Felícito les contó que sus hijos, preocupados, le habían sugerido que contratara un guardaespaldas y que él se había negado. También le habían sugerido que se comprara un revólver. ¿Qué les parecía?

—No le aconsejo —repuso el capitán Silva, de inmediato—. Sólo se debe llevar una pistola cuando uno está dispuesto a usarla y usted no me parece una persona capaz de matar a nadie. Se expondría inútilmente, señor Yanaqué. En fin, usted verá. Si, a pesar de mi consejo, quiere un permiso para portar armas, le facilitaremos el trámite. Toma tiempo, le advierto. Tendrá que pasar un examen psicológico. En fin, consúltelo con su almohada.

Felícito llegó a su casa cuando ya estaba oscuro y cantaban los grillos y croaban los sapos en el jardín. Comió de inmediato, un caldo de pollo, una ensalada y una gelatina que le sirvió Saturnina. Cuando estaba yéndose a la sala a ver las noticias en la televisión notó que se le acercaba esa forma callada y semoviente que era Gertrudis. Tenía un periódico en la mano.

—Toda la ciudad habla de ese aviso que publicaste en El Tiempo —dijo su mujer, sentándose en el sillón contiguo al que él ocupaba—. Hasta el padre, en la misa de esta mañana, lo mentó en el sermón. Todo Piura lo ha leído. Menos yo.

—No quería preocuparte, por eso no te dije nada —se excusó Felícito—. Pero ahí lo tienes. ¿Por qué no lo has leído, pues?

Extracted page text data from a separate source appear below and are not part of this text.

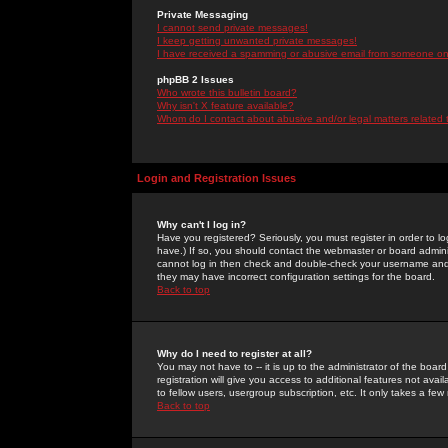
Private Messaging
I cannot send private messages!
I keep getting unwanted private messages!
I have received a spamming or abusive email from someone on 
phpBB 2 Issues
Who wrote this bulletin board?
Why isn't X feature available?
Whom do I contact about abusive and/or legal matters related 
Login and Registration Issues
Why can't I log in?
Have you registered? Seriously, you must register in order to 
have.) If so, you should contact the webmaster or board adminis
cannot log in then check and double-check your username and pa
they may have incorrect configuration settings for the board.
Back to top
Why do I need to register at all?
You may not have to -- it is up to the administrator of the boa
registration will give you access to additional features not ava
to fellow users, usergroup subscription, etc. It only takes a fe
Back to top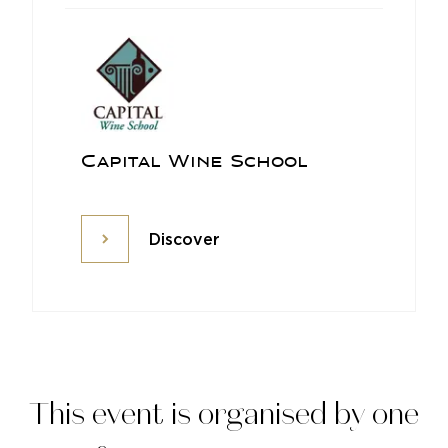
Capital Wine School
Discover
Discover
This event is organised by one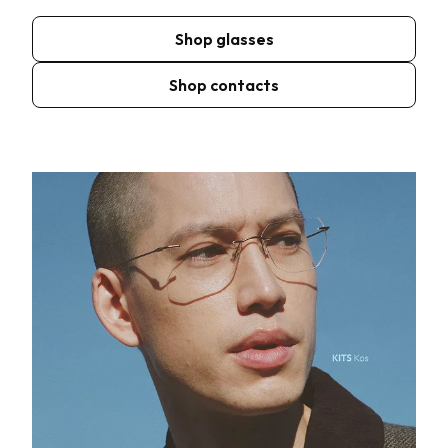
Shop glasses
Shop contacts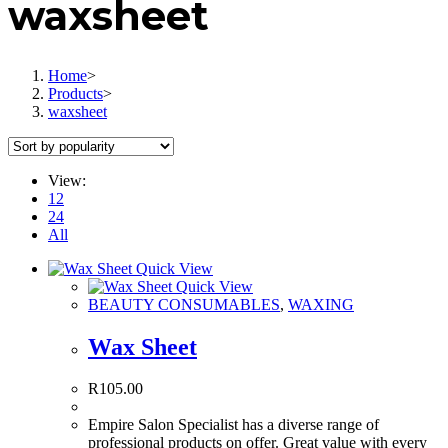
waxsheet
Home
>
Products
>
waxsheet
View:
12
24
All
Quick View
Quick View
BEAUTY CONSUMABLES
,
WAXING
Wax Sheet
R
105.00
Empire Salon Specialist has a diverse range of
professional products on offer. Great value with every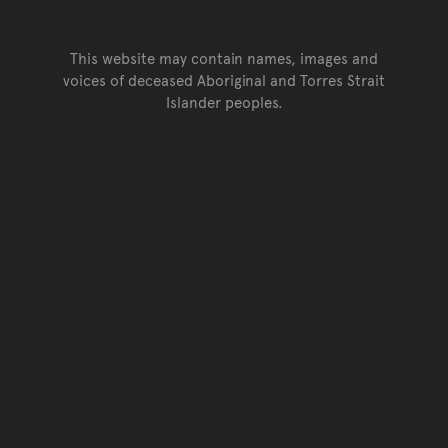
This website may contain names, images and
voices of deceased Aboriginal and Torres Strait
Islander peoples.
Go back to top of page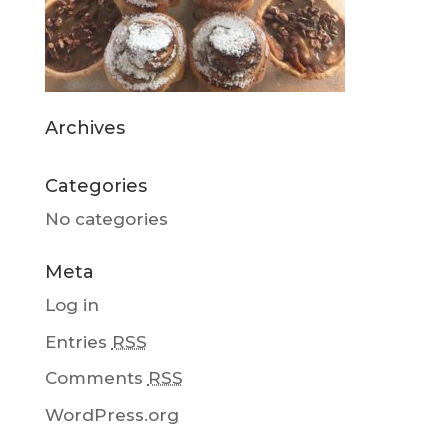
Archives
Categories
No categories
Meta
Log in
Entries
RSS
Comments
RSS
WordPress.org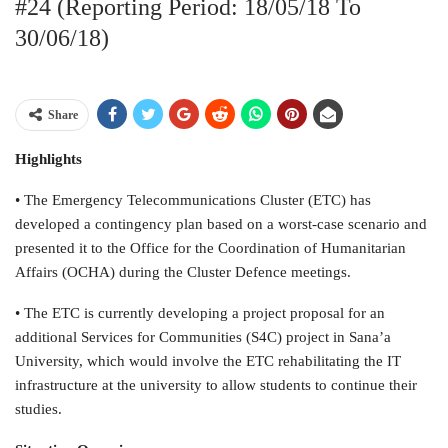
#24 (Reporting Period: 18/05/18 To
30/06/18)
Share
Highlights
• The Emergency Telecommunications Cluster (ETC) has
developed a contingency plan based on a worst-case scenario and
presented it to the Office for the Coordination of Humanitarian
Affairs (OCHA) during the Cluster Defence meetings.
• The ETC is currently developing a project proposal for an
additional Services for Communities (S4C) project in Sana’a
University, which would involve the ETC rehabilitating the IT
infrastructure at the university to allow students to continue their
studies.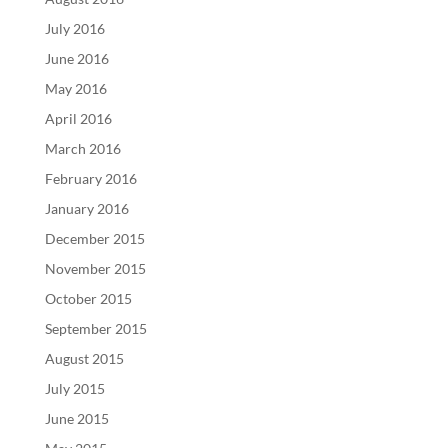
July 2016
June 2016
May 2016
April 2016
March 2016
February 2016
January 2016
December 2015
November 2015
October 2015
September 2015
August 2015
July 2015
June 2015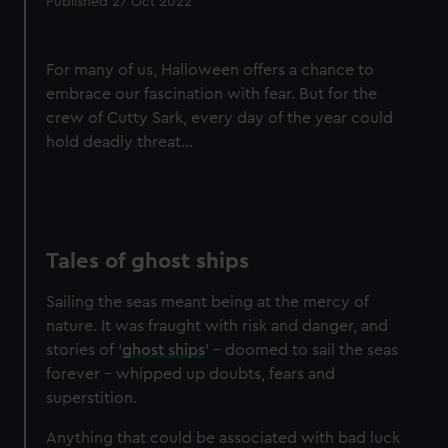
Published 27 Oct 2022
For many of us, Halloween offers a chance to
embrace our fascination with fear. But for the
crew of Cutty Sark, every day of the year could
hold deadly threat...
Tales of ghost ships
Sailing the seas meant being at the mercy of
nature. It was fraught with risk and danger, and
stories of ‘
ghost ships
’ - doomed to sail the seas
forever - whipped up doubts, fears and
superstition.
Anything that could be associated with bad luck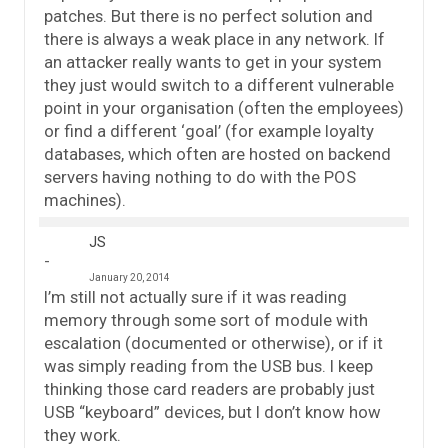
patches. But there is no perfect solution and
there is always a weak place in any network. If
an attacker really wants to get in your system
they just would switch to a different vulnerable
point in your organisation (often the employees)
or find a different ‘goal’ (for example loyalty
databases, which often are hosted on backend
servers having nothing to do with the POS
machines).
JS
January 20, 2014
I’m still not actually sure if it was reading
memory through some sort of module with
escalation (documented or otherwise), or if it
was simply reading from the USB bus. I keep
thinking those card readers are probably just
USB “keyboard” devices, but I don’t know how
they work.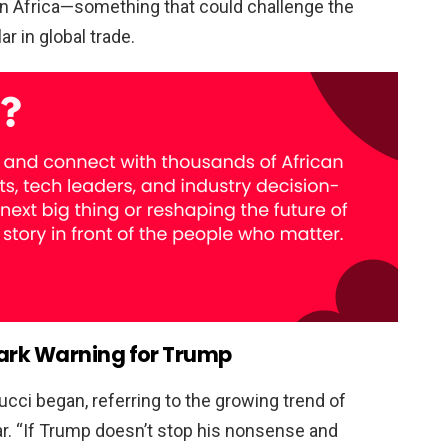
 in Africa—something that could challenge the
r in global trade.
ark Warning for Trump
mucci began, referring to the growing trend of
r. “If Trump doesn’t stop his nonsense and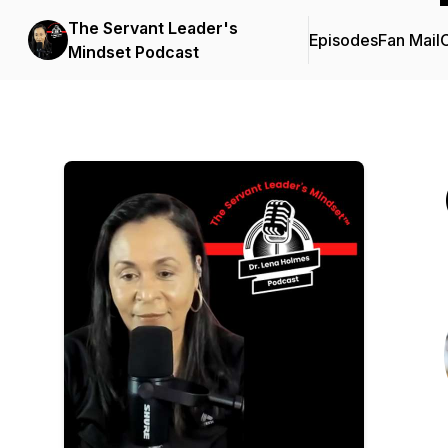
The Servant Leader's
Episodes
Fan Mail
C
Mindset Podcast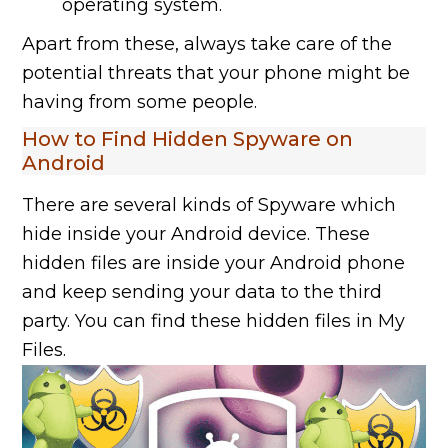
operating system.
Apart from these, always take care of the
potential threats that your phone might be
having from some people.
How to Find Hidden Spyware on
Android
There are several kinds of Spyware which
hide inside your Android device. These
hidden files are inside your Android phone
and keep sending your data to the third
party. You can find these hidden files in My
Files.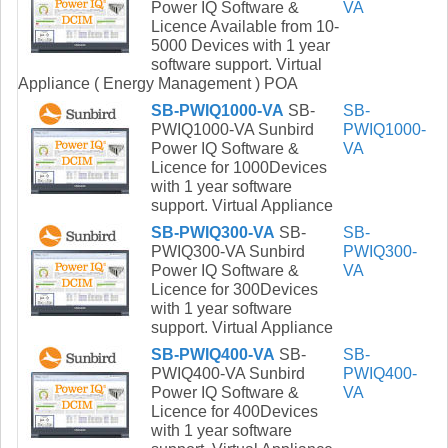
Power IQ Software &
VA
Licence Available from 10-
5000 Devices with 1 year
software support. Virtual
Appliance ( Energy Management ) POA
SB-PWIQ1000-VA
SB-
SB-
PWIQ1000-VA Sunbird
PWIQ1000-
Power IQ Software &
VA
Licence for 1000Devices
with 1 year software
support. Virtual Appliance
SB-PWIQ300-VA
SB-
SB-
PWIQ300-VA Sunbird
PWIQ300-
Power IQ Software &
VA
Licence for 300Devices
with 1 year software
support. Virtual Appliance
SB-PWIQ400-VA
SB-
SB-
PWIQ400-VA Sunbird
PWIQ400-
Power IQ Software &
VA
Licence for 400Devices
with 1 year software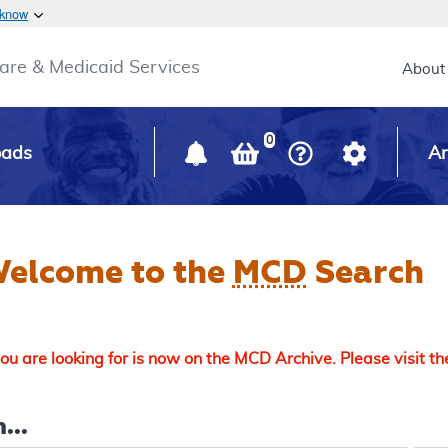
Skip to main content
 know
Main h
are & Medicaid Services
About
0
oads
Ar
elcome to the
MCD
Search
u are looking for is now on the MCD Archive. Please visit t
...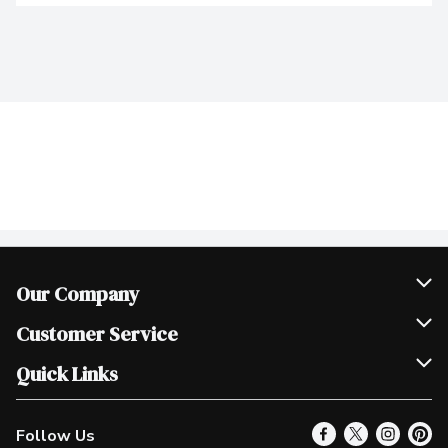
Our Company
Join Our Team
Customer Service
Scholarships
Help & FAQ
Quick Links
Contact Us
Our Locations
Follow Us
Product Alerts
Find a Store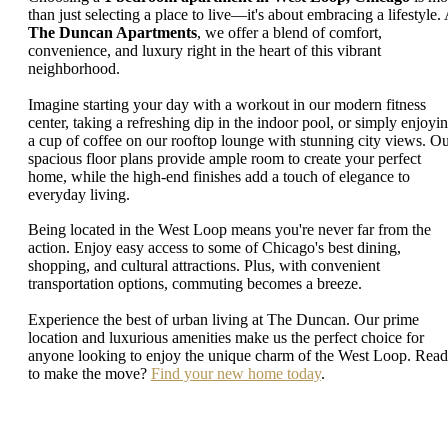
than just selecting a place to live—it's about embracing a lifestyle. 
The Duncan Apartments
, we offer a blend of comfort,
convenience, and luxury right in the heart of this vibrant
neighborhood.
Imagine starting your day with a workout in our modern fitness
center, taking a refreshing dip in the indoor pool, or simply enjoyi
a cup of coffee on our rooftop lounge with stunning city views. O
spacious floor plans provide ample room to create your perfect
home, while the high-end finishes add a touch of elegance to
everyday living.
Being located in the West Loop means you're never far from the
action. Enjoy easy access to some of Chicago's best dining,
shopping, and cultural attractions. Plus, with convenient
transportation options, commuting becomes a breeze.
Experience the best of urban living at The Duncan. Our prime
location and luxurious amenities make us the perfect choice for
anyone looking to enjoy the unique charm of the West Loop. Rea
to make the move?
Find your new home today
.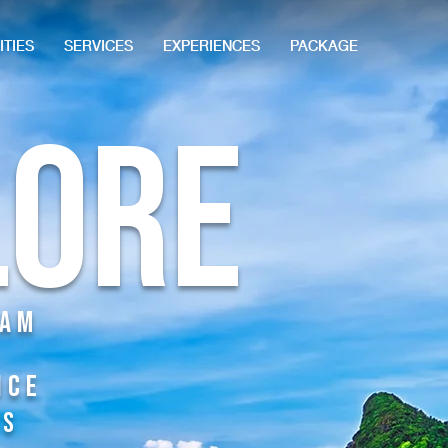
ITIES
SERVICES
EXPERIENCES
PACKAGE
lore
Dam
nce
TS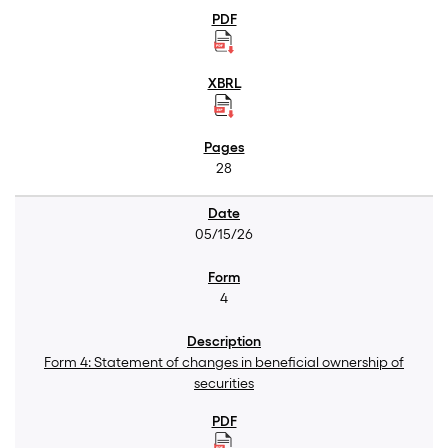
28
05/15/26
4
Form 4: Statement of changes in beneficial ownership of
securities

Notó que ella se removía en el asiento, incómoda, apartándole la vista.

—Me he olvidado —la oyó decir, entre dientes—. Como no leo nunca, por mi vista, ya casi no entiendo lo que leo. Me bailan las letras.

—Tienes que ir al oculista a que te mida la vista, entonces —la amonestó él—. Cómo es posible que te hayas olvidado de leer, no creo que eso le pase a nadie, Gertrudis.

—Pues a mí me está pasando —dijo ella—. Sí, iré a que me midan la vista un día de estos. ¿No puedes leerme lo que hiciste publicar en El Tiempo? Le pedí a Saturnina pero ella tampoco sabe leer.

Le alcanzó el periódico y, después de ponerse los anteojos, Felícito leyó:

Señores chantajistas de la arañita:

Aunque me hayan quemado la oficina de Transportes Narihualá, empresa que he creado con el honrado esfuerzo de toda una vida, públicamente les hago saber que nunca les pagaré el cupo que me piden para darme protección. Prefiero antes que me maten. No recibirán de mí un solo centavo, porque yo creo que a los bandidos y ladrones como ustedes las personas honradas, trabajadoras y decentes no debemos tenerles miedo, sino enfrentarlos con determinación hasta mandarlos a la cárcel, donde merecen estar.

Lo digo y lo firmo:

Felícito Yanaqué (no tengo apellido materno).

El bulto femenino estuvo inmóvil un buen rato, rumiando lo que acababa de oír. Por fin, murmuró:

—Es verdad lo que dijo el padre en su sermón, entonces. Eres un hombre valiente, Felícito. Que el Señor Cautivo tenga compasión de nosotros. Si salimos de esta, iré a Ayabaca a rezarle en su fiesta, el próximo 12 de octubre.